→ **Work required**
A complete copy of the entries, exactly as written, is the expected result.

══════════════════════════════

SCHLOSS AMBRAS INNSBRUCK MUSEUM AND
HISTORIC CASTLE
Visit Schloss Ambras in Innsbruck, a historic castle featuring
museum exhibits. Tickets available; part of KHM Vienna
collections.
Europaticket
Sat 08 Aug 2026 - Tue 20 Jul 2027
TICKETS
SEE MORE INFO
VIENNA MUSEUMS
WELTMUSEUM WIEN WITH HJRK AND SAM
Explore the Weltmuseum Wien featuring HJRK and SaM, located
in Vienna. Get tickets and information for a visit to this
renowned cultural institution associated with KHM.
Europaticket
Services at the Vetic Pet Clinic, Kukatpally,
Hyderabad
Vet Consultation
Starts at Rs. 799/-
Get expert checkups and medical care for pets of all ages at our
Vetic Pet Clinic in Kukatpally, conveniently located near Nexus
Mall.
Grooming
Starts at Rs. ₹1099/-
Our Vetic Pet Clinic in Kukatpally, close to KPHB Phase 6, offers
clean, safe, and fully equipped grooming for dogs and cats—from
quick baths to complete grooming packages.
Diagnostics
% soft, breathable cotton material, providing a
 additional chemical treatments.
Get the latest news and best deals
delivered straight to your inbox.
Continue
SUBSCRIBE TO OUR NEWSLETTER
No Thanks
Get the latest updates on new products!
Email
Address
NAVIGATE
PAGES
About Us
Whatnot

══════════════════════════════

→ **Result of this task**
SCHLOSS AMBRAS INNSBRUCK MUSEUM AND
HISTORIC CASTLE
Visit Schloss Ambras in Innsbruck, a historic castle featuring
museum exhibits. Tickets available; part of KHM Vienna
collections.
Europaticket
Sat 08 Aug 2026 - Tue 20 Jul 2027
TICKETS
SEE MORE INFO
VIENNA MUSEUMS
WELTMUSEUM WIEN WITH HJRK AND SAM
Explore the Weltmuseum Wien featuring HJRK and SaM, located
in Vienna. Get tickets and information for a visit to this
renowned cultural institution associated with KHM.
Europaticket
Services at the Vetic Pet Clinic, Kukatpally,
Hyderabad
Vet Consultation
Starts at Rs. 799/-
Get expert checkups and medical care for pets of all ages at our
Vetic Pet Clinic in Kukatpally, conveniently located near Nexus
Mall.
Grooming
Starts at Rs. ₹1099/-
Our Vetic Pet Clinic in Kukatpally, close to KPHB Phase 6, offers
clean, safe, and fully equipped grooming for dogs and cats—from
quick baths to complete grooming packages.
Diagnostics
% soft, breathable cotton material, providing a
 additional chemical treatments.
Get the latest news and best deals
delivered straight to your inbox.
Continue
SUBSCRIBE TO OUR NEWSLETTER
No Thanks
Get the latest updates on new products!
Email
Address
NAVIGATE
PAGES
About Us
Whatnot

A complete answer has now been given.